Content indexer
Runs in: GitHub Actions (bot-index-content.yml, Ubuntu runner) executing Node.js code in indexer/, which calls Cloudflare Workers AI for embeddings and Cloudflare Vectorize to store them.
The answers Jinx gives in DMs and the Assistant panel come from a Cloudflare Vectorize index called rladies-content.
A separate weekly workflow walks a set of sources, chunks them, embeds each chunk with the BGE model, and upserts the vectors into the index.
The same index is queried at retrieval time from the worker.
When it runs
The Bot · Index Content workflow runs every Sunday at 04:00 UTC and can be triggered manually:
gh workflow run "Bot · Index Content" --repo rladies/jinxA full run takes a few minutes and re-embeds every chunk – there is no incremental indexing today.
The pipeline
flowchart LR
subgraph Sources
G[rladiesguide<br>hugo-site]
W[rladies.github.io<br>hugo-site]
O[rladies GitHub org<br>READMEs]
P[pkgdown llms.txt<br>across org R packages]
J[jinx-docs<br>help.md, NEWS, PRIVACY]
M[meetup_archive<br>events.json]
A[awesome-rladies-creations<br>packages + content]
Y[RLadies+ YouTube channel<br>via Data API v3]
end
Sources --> Chunk[chunk into ~1.8k-char<br>sections with title,<br>heading, url, date, lastmod]
Chunk --> Embed[Workers AI<br>BGE-base embedding]
Embed --> Upsert[upsert to Vectorize<br>rladies-content]
Upsert -. queried at runtime .-> Q[(DM / Assistant /<br>@-mention answers)]
style Chunk fill:#88398A,color:#fff
style Embed fill:#88398A,color:#fff
style Upsert fill:#88398A,color:#fff
What gets indexed
| Source | What it covers |
|---|---|
rladies/rladiesguide |
The guide you are reading right now. Crawled from the production sitemap (English content only). |
rladies/rladies.github.io |
The main RLadies+ website. Crawled from the production sitemap. |
rladies/* org READMEs |
Top-level README of every non-archived repo in the org. |
pkgdown llms.txt |
LLM-friendly summaries of every R package in the org with a DESCRIPTION file and a published pkgdown site. |
rladies/jinx docs |
Jinx’s inst/commands/help.md, NEWS.md, and PRIVACY.md. |
rladies/meetup_archive |
The full events.json – active events plus past events from the last 12 months.
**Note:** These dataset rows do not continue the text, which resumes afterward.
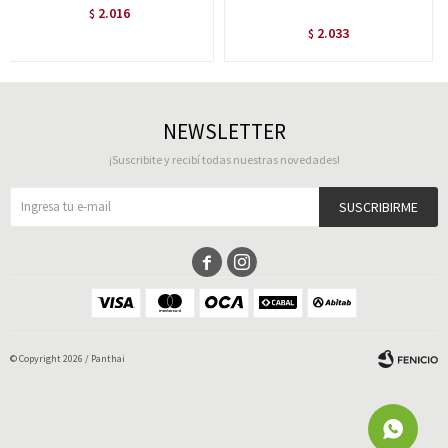
2.016
$
2.033
$
NEWSLETTER
¡Suscribite y recibí todas nuestras novedades!
SUSCRIBIRME


© Copyright 2026 / Panthai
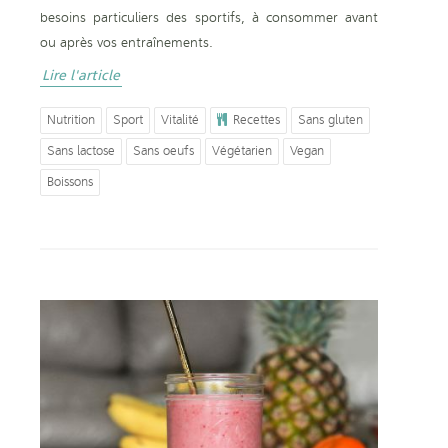
besoins particuliers des sportifs, à consommer avant
ou après vos entraînements.
Lire l'article
Nutrition
Sport
Vitalité
Recettes
Sans gluten
Sans lactose
Sans oeufs
Végétarien
Vegan
Boissons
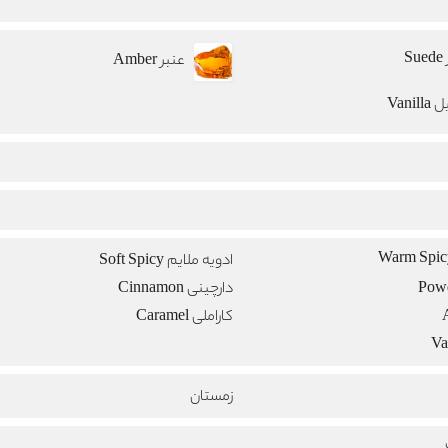
S
عنبر Amber
Vanill
ادویه ملایم Soft Spicy
دارچینی Cinnamon
کاراملی Caramel
زمستان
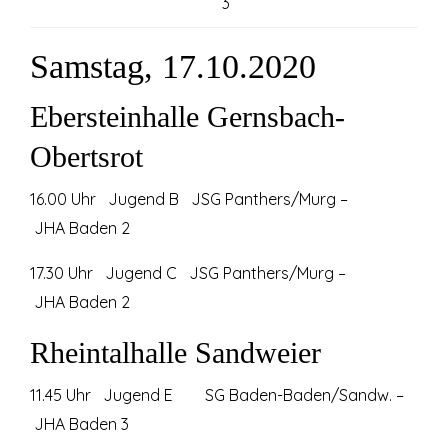
3
Samstag, 17.10.2020
Ebersteinhalle Gernsbach-
Obertsrot
16.00 Uhr Jugend B JSG Panthers/Murg –
JHA Baden 2
17.30 Uhr Jugend C JSG Panthers/Murg –
JHA Baden 2
Rheintalhalle Sandweier
11.45 Uhr Jugend E SG Baden-Baden/Sandw. –
JHA Baden 3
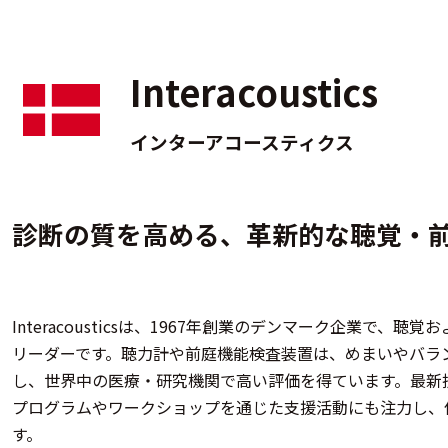
Interacoustics
インターアコースティクス
診断の質を高める、革新的な聴覚・
Interacousticsは、1967年創業のデンマーク企業で
リーダーです。聴力計や前庭機能検査装置は、めまいやバラ
し、世界中の医療・研究機関で高い評価を得ています。最新
プログラムやワークショップを通じた支援活動にも注力し、
す。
Cancelled and older past events are dropped. |
rladies/awesome-rladies-creations |
Both awesome_packages.json (~315 R packages) and awesome_content.json (blogs / sites / videos). |
| RLadies+ Global YouTube channel | Every video on the channel, fetched via YouTube Data API v3. Title, description, and publish date are indexed. |
How dates are used
The reranker treats lastmod (last-modified date pulled from Hugo’s article:modified_time meta tag for guide/website pages) as a tiebreaker: pages maintained recently win narrow contests over pages that have not been touched in years.
date (the original publication date for blog/news content, or datetime_utc for events) feeds a content-recency factor with a two-year half-life.
Upcoming events clamp to the recency ceiling, so “what events are coming up?” surfaces them above year-old past meetups.
Adding a new source
Each source lives as a small module in indexer/sources/ and is wired into indexer/index.mjs.
A new source needs three things: a gather*Source() function that returns chunks with text, url, title, date, lastmod, an entry in the SOURCES array in index.mjs, and (optionally) a new entry in SOURCE_WEIGHTS in worker/src/rag.js if it deserves a non-default rerank weight.